A/N: This is a reflective Maes Hughes. Sorry if it's a bit OOC (I prefer to think of it as "seeing a different side" in this case, but I suppose I will let you be the judge of that). Anyway, here it is. I bit of a departure from my normal plotless-oneshots – a plotless oneshot with a different mood.

Life in Pictures

His fingertips traced over the glossy images on the table in front of him. He pushed his glasses up his nose with his other hand and sighed.

Gracia had long since gone to bed and Elysia was snoring softly, curled up in her kitty-cat pajamas on the couch beside him. He could occasionally feel her shift and the top of her head would rub against his leg. He smiled. Gracia had told him to put the small girl to bed hours ago, but after she retreated to their bedroom, Elysia had looked up at him with big eyes and asked if she could look at pictures with daddy a little longer. How could he say no?

It didn't take long before she drifted off and he had laid her down on the cushion beside him. Smiling softly, Hughes quietly grabbed the camera off the table and took a quick picture of the girl, her eyes clenched shut in slumber. He could never have too many pictures. Never too many.

He shuffled the photos in front of him. Random snapshots fell out of the pile. One of them as a family; him holding Elysia and Gracia smiling beside him. He loved that picture. He kept one just like it in his wallet.

One of him and Major Armstrong from long before Ishbal, long before things got complicated. Two silly youths, flexing their vastly differing muscles and smiling for the camera. Armstrong was one of the men that came back from Ishbal...different somehow.

Hughes himself had avoided the battlefield, knowing he didn't have the heart for the conflict or the stomach for the death and blood and screaming women.
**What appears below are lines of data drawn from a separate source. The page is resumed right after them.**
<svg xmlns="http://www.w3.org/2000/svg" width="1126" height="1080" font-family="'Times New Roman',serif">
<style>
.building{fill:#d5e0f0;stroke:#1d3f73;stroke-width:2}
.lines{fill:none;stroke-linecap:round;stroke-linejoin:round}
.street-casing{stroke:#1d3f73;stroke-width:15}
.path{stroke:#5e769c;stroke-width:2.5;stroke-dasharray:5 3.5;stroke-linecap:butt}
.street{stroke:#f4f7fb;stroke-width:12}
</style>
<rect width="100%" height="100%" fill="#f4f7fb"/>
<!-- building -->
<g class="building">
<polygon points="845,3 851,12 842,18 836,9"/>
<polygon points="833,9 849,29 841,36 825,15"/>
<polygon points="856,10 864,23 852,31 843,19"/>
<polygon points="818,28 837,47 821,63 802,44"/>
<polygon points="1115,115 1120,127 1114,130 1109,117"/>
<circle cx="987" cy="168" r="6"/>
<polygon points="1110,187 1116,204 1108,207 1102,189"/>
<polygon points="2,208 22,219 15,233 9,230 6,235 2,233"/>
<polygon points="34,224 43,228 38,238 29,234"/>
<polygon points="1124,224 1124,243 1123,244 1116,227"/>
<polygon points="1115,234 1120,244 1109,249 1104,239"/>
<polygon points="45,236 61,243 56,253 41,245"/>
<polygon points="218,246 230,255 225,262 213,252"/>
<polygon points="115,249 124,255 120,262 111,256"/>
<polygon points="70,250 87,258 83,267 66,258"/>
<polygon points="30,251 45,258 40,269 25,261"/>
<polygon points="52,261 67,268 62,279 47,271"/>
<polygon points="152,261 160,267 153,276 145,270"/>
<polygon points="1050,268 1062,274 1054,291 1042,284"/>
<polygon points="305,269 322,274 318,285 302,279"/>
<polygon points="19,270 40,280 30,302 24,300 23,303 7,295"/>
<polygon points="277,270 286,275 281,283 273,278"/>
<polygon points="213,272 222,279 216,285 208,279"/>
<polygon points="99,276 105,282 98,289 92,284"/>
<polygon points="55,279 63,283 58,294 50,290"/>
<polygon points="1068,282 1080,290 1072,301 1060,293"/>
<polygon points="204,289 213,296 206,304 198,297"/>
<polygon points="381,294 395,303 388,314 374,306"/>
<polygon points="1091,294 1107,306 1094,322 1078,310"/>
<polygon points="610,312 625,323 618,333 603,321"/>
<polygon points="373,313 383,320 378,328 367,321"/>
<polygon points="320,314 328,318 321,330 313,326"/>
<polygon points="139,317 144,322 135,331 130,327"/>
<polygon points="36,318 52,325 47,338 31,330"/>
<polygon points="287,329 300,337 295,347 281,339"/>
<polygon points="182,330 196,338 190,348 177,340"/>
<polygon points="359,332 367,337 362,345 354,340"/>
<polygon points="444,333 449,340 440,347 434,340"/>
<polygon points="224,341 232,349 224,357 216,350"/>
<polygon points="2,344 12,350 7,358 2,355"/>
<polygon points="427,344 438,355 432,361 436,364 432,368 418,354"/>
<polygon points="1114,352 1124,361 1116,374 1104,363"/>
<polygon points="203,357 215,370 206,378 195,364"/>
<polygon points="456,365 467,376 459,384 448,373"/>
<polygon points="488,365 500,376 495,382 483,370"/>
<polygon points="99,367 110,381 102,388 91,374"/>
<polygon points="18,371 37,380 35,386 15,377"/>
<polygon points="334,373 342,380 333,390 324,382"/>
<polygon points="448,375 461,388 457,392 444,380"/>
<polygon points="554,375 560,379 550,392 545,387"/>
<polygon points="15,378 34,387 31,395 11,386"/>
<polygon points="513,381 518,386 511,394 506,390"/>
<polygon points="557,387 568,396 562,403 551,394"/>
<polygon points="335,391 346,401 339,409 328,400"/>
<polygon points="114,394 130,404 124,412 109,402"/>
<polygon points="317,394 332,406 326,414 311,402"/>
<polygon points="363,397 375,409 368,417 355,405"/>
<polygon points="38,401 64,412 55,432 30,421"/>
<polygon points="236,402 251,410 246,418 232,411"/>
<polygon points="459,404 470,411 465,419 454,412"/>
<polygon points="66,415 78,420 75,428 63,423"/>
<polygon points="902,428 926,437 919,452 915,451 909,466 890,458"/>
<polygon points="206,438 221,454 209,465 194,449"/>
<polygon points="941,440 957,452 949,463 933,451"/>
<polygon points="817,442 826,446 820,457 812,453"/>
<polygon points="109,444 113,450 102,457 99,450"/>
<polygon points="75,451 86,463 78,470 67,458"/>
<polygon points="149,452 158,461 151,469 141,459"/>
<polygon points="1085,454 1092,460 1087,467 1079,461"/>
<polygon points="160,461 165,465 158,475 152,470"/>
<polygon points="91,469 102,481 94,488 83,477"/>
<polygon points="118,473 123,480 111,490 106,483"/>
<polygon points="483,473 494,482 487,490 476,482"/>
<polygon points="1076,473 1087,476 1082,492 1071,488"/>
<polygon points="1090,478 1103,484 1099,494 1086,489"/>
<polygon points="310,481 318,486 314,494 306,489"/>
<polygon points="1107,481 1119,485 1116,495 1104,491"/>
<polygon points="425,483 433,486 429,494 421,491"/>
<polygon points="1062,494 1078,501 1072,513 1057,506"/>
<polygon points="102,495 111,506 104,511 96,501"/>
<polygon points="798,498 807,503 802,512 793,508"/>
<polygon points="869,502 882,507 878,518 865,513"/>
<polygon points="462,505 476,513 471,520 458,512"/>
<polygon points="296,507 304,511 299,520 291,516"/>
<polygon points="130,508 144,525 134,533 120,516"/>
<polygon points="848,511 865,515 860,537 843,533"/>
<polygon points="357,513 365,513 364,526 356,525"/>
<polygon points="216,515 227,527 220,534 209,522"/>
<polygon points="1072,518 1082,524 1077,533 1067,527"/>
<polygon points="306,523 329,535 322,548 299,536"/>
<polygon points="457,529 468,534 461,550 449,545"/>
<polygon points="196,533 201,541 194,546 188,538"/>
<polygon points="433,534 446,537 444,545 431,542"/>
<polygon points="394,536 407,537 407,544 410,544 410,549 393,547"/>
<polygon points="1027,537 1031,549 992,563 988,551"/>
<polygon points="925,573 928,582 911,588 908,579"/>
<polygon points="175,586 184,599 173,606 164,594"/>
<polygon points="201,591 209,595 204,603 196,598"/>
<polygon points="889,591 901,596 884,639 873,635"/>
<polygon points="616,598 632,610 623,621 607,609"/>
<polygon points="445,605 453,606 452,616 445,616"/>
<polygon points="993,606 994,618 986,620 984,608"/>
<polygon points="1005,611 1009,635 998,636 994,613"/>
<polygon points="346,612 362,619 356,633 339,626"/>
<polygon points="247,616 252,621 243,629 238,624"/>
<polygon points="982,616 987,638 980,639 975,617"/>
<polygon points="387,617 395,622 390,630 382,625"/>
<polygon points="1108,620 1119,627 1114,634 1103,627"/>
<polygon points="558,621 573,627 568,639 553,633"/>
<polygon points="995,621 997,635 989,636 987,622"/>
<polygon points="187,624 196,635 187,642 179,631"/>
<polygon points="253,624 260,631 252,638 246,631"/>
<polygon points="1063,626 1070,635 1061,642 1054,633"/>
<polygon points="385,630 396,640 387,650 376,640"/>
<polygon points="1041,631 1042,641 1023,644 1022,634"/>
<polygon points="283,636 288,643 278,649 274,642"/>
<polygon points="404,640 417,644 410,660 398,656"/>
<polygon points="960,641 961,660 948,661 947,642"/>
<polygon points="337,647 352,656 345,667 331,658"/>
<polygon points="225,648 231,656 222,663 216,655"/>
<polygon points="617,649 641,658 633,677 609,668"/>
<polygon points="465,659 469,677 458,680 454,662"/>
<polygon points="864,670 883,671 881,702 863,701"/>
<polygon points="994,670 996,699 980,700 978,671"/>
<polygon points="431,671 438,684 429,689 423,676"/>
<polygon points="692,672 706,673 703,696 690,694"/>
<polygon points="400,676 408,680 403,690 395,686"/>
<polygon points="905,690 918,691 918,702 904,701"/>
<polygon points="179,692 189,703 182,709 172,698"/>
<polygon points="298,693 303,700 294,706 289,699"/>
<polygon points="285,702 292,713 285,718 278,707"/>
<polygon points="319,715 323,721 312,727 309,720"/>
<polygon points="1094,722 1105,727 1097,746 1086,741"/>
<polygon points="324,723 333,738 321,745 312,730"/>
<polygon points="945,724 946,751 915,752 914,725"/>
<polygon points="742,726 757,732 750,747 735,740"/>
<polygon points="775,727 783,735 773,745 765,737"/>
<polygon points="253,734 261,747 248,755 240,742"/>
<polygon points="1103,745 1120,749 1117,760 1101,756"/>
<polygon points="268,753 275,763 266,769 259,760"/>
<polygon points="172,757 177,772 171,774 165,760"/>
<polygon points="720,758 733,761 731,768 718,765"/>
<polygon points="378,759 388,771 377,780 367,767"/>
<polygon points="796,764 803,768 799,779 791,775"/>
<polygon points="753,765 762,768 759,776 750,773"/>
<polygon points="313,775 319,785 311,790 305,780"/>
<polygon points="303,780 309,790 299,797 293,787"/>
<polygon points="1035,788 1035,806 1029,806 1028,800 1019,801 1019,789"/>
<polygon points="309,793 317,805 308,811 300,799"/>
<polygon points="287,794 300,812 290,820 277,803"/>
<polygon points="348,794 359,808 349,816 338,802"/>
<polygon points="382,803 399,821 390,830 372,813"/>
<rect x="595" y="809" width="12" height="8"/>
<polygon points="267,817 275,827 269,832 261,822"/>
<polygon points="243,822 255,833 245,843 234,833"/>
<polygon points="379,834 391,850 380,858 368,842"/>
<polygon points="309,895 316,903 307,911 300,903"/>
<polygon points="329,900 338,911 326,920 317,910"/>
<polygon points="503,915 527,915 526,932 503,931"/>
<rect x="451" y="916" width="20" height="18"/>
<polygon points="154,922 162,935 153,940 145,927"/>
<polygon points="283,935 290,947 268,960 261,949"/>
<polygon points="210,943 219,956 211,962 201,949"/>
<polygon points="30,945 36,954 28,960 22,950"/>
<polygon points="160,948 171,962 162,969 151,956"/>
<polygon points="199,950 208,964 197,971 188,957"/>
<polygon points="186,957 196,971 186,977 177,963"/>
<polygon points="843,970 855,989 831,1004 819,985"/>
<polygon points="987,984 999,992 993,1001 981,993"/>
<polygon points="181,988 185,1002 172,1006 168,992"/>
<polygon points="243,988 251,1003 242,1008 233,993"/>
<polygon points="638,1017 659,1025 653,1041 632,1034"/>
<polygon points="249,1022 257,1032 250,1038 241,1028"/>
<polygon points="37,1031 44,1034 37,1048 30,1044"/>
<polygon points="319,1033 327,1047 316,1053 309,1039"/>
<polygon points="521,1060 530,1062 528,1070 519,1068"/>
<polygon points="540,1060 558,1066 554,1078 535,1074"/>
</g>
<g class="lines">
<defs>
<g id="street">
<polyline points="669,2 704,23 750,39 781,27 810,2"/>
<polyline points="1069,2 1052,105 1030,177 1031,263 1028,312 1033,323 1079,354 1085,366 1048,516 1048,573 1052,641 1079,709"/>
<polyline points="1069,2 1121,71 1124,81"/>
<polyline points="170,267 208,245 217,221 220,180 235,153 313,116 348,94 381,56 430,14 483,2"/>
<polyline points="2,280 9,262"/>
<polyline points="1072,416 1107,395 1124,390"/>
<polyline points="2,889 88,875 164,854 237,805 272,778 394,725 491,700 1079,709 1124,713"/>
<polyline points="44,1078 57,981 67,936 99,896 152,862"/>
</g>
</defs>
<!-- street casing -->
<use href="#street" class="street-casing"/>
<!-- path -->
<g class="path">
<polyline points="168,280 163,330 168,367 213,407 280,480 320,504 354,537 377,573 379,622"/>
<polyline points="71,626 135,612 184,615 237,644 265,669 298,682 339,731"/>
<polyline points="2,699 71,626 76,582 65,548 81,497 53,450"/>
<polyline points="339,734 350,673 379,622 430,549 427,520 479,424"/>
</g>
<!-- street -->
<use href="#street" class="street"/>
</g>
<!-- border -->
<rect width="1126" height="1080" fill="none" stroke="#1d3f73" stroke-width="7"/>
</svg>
He shook his head and grimaced. Hell, he couldn't blame Armstrong for never discussing it. He'd heard stories.

He'd heard of the difficulty of differentiating innocent children catching a rare moment of play in the alleys from the children who had explosives tied to their chests. He'd heard of the blood, of the heat, of the lack of appropriate weapons, of that damn sand that worked itself into your hair, into your eyes, and into your flesh. He still saw the veterans itch at their arms nervously sometimes.

He set the photograph down on the pile. This is why he took pictures. He liked to look at the false captures of things that, in reality, could never be captured for long. He glanced at Elysia. How many other times would she fall asleep beside him like this, one arm tossed over a small throw pill, one pigtail drooping looser than the other. How many days before she was too old to spend time with her old man like this? Before she was more embarrassed by him than she was proud of him.

He rested his hand on her head before picking up the next photo.

Roy Mustang. His closest friend. The Colonel had always been humorless, even in their youth, but he hadn't walked with such damned heavy steps before Ishbal. That was one man who had changed entirely. Hughes frowned. It seemed like his friend had died on the battlefield and someone else had come back in his place. Some foreign stranger who looked like his friend but didn't act the same. He didn't know how he talked, speaking only in broken sentences for some time. He didn't know how his friend walked, dragging his feet behind him instead of strutting with an aura of arrogant confidence.

They remained friends, perhaps closer than before, but things were different. This photograph between his fingers was proof. That smirk spreading across the photographed face, his hand on some redhead's shoulder, his hair meticulously tousled before he'd left his house to give the appearance of not caring when, in reality, he cared far too much.

Hughes grinned. At least that hadn't changed.

Roy still smirked, and he had started to speak eloquently again, and could strut again, though some of the cockiness had slipped out of the walk with age and trials. But something inside was different. He had other priorities now, Hughes knew. After seeing what he had in Ishbal, how could his priorities be any different?

Elysia stirred and sat up, the loose pigtail surrendering and falling out completely. She rubbed her eyes and looked at the picture in her dad's hands.

"Who's that?"

Hughes grinned and slipped an arm around her shoulders, pulling her onto his lap. "A friend. Someone I used to know."

She randomly touched other photos, her fingers leaving small smudges on their glossy surfaces.

"Why do you take so many pictures?"

Hughes frowned. "So I never forget."

"Is it because you're old?"

His smile returned. "Maybe."

"Will you teach me?"

"Of course."

Before he could say anything else, she was holding his camera and had pressed the button, not bothering to look out the viewfinder. He grinned, thinking she probably got a nice shot of his shoulder. When he had it developed, he's have to put Elysia's first picture in a special place, he thought to himself. So he'd never forget this moment.